Questions d'étude
(a) Relevez tous les noms par lesquels l'extrait désigne la personne satisfaite d'elle-même dans ses trois premiers paragraphes.
(b) Répondez à ces questions sur l'extrait :
(i) À qui le crâneur est-il comparé ?
(ii) Que le vaniteux s'imagine-t-il mériter, et de la part de qui ?
(iii) Quels sont les moyens de grâce nommés dans le dernier paragraphe ?
(c) Reproduisez sans rien changer le passage de l'extrait qui commence par « En fait, le » et se poursuit jusqu'à « magistrale et exemplaire. ».

:: Extrait du document ::

En fait, le crâneur est satisfait de la façon dont il maîtrise, ou du moins conduit, sa vie. Il en est même fier, un peu comme le pharisien qui faisait son propre éloge au Temple.

Le présomptueux est quelqu’un qui n’est pas capable de voir et de reconnaître ses propres faiblesses. Il sait donner un sens positif à tout ce qui vient de lui. Il a des excuses pour tout, des justifications qui écartent toute possibilité d’erreur et le font paraître sans reproche.

Le vaniteux s’imagine mériter la reconnaissance et le respect de la part des hommes et de Dieu, surtout pour ce qu’il est parvenu à faire dans des moments difficiles où il a tenu bon et s’en est sorti de façon magistrale et exemplaire.

« J’ai toujours assisté aux cultes ; j’ai toujours été un paroissien exemplaire, même dans des temps difficiles, financièrement difficiles par exemple, mais aussi quand cela était difficile à gérer au niveau de la famille ou de la santé. Personne ne peut me reprocher – alors qu’il y en a à qui on peut vraiment le reprocher ! – que j’aie traîné les pieds dans la paroisse : quand il y a quelque chose à faire, j’en suis toujours ! »

Possible. Et puis alors ! N’est-ce pas normal pour un chrétien ? Mais le chrétien ne s’en vante pas. Il ne le servira pas aux autres sur un plateau : il mène sa vie par amour pour Dieu et le prochain. Il se sent attiré par Dieu et ses moyens de grâce (la Parole et les sacrements) et sa vie gravite autour de Dieu et dans la paroisse où il s’épanouit au contact de l’Evangile.

:::
:: Données présentées ::

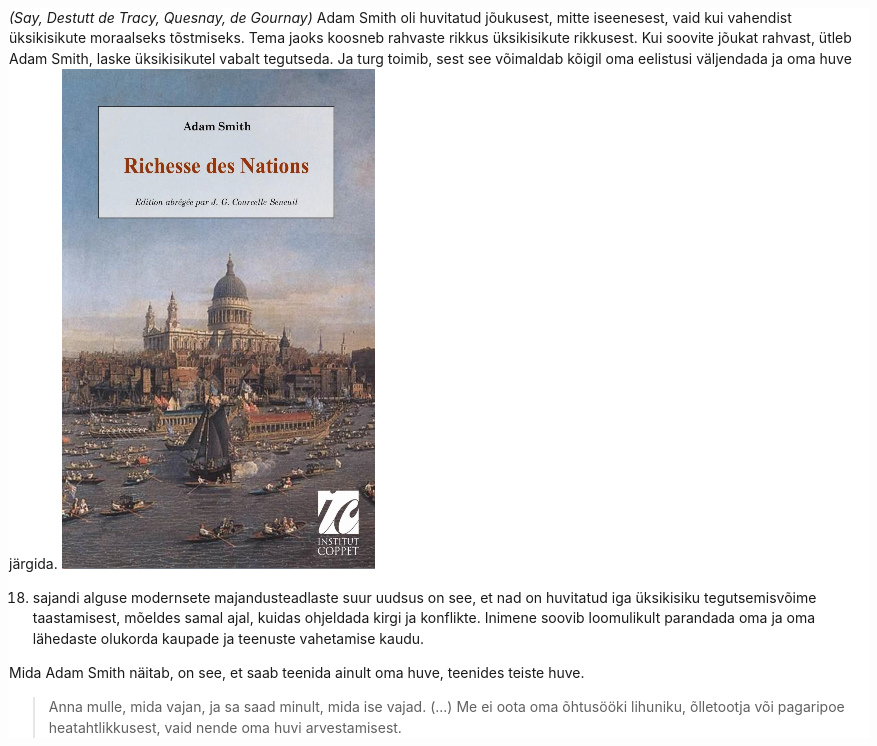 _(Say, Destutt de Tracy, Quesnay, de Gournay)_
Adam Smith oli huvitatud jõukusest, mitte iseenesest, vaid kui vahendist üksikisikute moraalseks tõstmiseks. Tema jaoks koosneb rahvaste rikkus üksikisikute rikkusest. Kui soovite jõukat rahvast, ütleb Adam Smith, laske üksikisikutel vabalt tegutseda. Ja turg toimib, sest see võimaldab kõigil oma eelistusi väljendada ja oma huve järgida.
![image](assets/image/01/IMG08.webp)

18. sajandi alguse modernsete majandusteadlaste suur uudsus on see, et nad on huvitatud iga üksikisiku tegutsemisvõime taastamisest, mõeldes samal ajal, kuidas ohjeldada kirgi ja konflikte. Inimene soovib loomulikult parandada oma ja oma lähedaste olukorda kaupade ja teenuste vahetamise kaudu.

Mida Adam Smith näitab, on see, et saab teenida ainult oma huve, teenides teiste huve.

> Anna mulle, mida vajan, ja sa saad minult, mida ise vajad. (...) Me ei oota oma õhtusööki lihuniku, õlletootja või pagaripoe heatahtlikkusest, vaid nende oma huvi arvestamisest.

:::
:: Données présentées ::

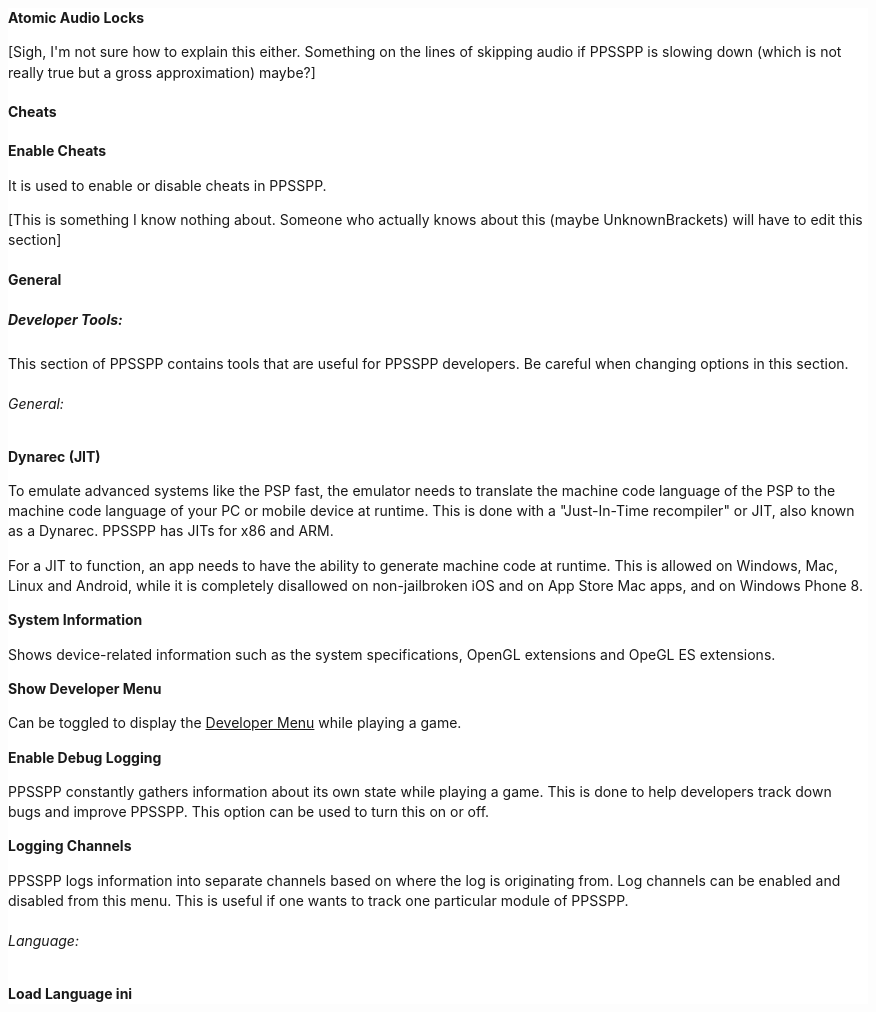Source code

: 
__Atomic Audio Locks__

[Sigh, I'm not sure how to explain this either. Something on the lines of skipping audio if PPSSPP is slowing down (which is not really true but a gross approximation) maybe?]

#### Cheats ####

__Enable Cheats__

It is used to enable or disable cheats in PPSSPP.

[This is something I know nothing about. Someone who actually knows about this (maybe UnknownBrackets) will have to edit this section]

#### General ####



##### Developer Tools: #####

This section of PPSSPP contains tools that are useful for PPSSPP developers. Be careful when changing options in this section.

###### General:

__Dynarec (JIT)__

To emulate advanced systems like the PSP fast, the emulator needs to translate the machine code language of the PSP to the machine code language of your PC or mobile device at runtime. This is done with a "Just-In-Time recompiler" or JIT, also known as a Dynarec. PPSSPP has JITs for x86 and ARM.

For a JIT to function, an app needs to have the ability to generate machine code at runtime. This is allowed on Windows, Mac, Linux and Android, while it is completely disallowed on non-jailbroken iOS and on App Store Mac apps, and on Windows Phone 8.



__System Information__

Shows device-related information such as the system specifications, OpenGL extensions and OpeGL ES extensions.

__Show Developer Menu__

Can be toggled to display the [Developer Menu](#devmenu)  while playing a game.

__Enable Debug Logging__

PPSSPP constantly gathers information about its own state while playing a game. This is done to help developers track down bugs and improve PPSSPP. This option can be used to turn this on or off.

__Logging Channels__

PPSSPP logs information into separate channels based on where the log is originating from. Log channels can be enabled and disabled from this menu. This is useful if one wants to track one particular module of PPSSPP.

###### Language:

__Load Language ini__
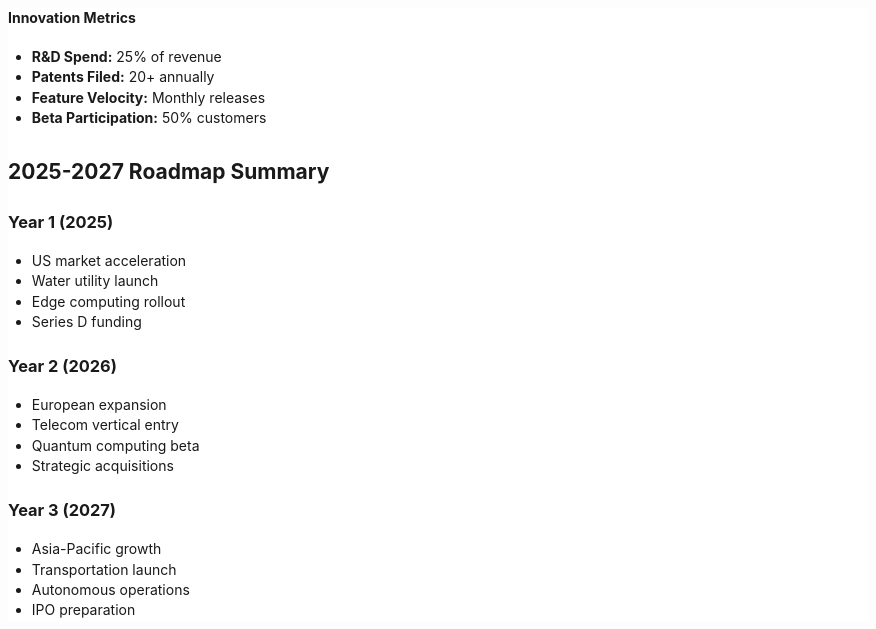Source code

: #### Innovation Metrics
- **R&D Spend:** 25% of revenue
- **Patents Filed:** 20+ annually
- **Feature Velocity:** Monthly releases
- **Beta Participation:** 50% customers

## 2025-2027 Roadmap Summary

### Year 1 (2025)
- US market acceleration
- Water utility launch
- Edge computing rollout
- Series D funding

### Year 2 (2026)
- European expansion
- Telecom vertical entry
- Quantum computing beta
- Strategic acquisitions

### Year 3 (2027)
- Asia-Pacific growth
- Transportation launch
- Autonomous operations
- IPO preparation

:::
:: Données présentées ::

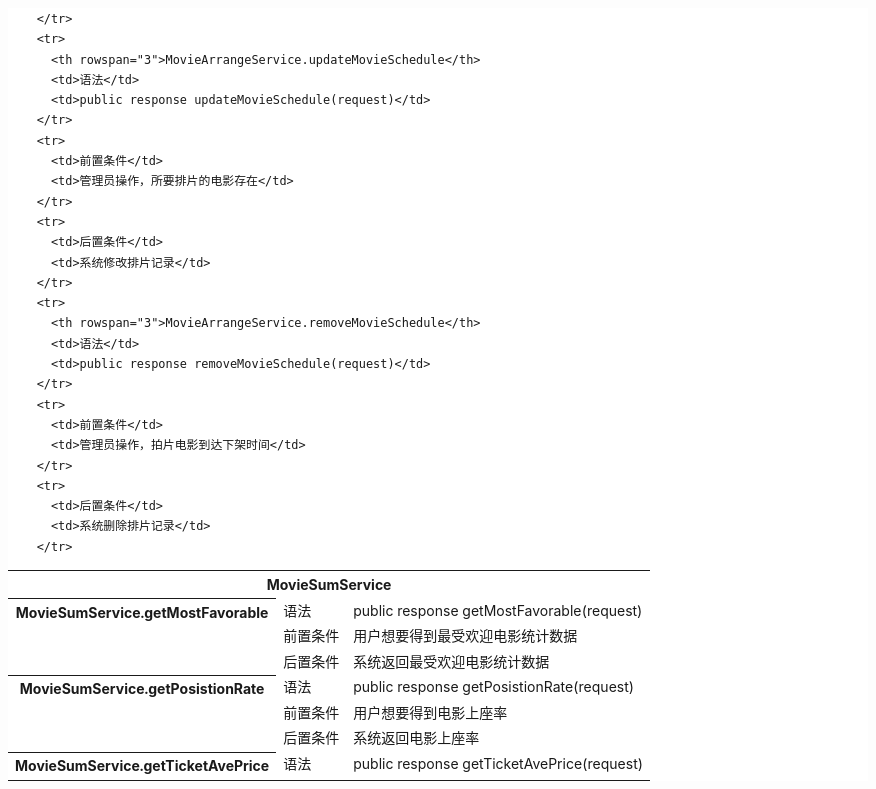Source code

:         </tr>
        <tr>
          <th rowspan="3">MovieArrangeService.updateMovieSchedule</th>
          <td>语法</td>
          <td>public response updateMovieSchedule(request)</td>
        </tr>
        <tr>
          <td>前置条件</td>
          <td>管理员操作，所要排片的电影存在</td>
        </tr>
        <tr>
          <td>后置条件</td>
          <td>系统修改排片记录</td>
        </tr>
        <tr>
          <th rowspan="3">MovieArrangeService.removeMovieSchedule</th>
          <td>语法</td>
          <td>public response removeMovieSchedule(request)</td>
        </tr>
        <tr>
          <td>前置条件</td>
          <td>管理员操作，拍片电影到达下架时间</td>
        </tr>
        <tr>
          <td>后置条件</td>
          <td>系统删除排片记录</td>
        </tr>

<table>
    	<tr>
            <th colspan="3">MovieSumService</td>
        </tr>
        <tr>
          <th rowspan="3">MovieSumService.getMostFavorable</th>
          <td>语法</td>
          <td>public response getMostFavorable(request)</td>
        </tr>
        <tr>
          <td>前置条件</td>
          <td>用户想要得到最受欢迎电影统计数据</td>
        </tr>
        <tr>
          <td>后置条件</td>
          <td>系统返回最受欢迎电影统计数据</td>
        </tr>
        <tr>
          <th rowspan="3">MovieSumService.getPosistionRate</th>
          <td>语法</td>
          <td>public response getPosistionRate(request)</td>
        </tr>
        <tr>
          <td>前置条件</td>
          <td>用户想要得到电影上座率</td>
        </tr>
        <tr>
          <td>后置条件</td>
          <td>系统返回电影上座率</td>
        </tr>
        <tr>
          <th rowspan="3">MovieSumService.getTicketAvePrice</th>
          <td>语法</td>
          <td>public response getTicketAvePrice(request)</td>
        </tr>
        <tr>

:::

Liste des réponses
(a) le crâneur, le présomptueux, le vaniteux

(b)
(i) Au pharisien qui faisait son propre éloge au Temple.
(ii) La reconnaissance et le respect, de la part des hommes et de Dieu.
(iii) La Parole et les sacrements.

(c)
En fait, le crâneur est satisfait de la façon dont il maîtrise, ou du moins conduit, sa vie. Il en est même fier, un peu comme le pharisien qui faisait son propre éloge au Temple.

Le présomptueux est quelqu’un qui n’est pas capable de voir et de reconnaître ses propres faiblesses. Il sait donner un sens positif à tout ce qui vient de lui. Il a des excuses pour tout, des justifications qui écartent toute possibilité d’erreur et le font paraître sans reproche.

Le vaniteux s’imagine mériter la reconnaissance et le respect de la part des hommes et de Dieu, surtout pour ce qu’il est parvenu à faire dans des moments difficiles où il a tenu bon et s’en est sorti de façon magistrale et exemplaire.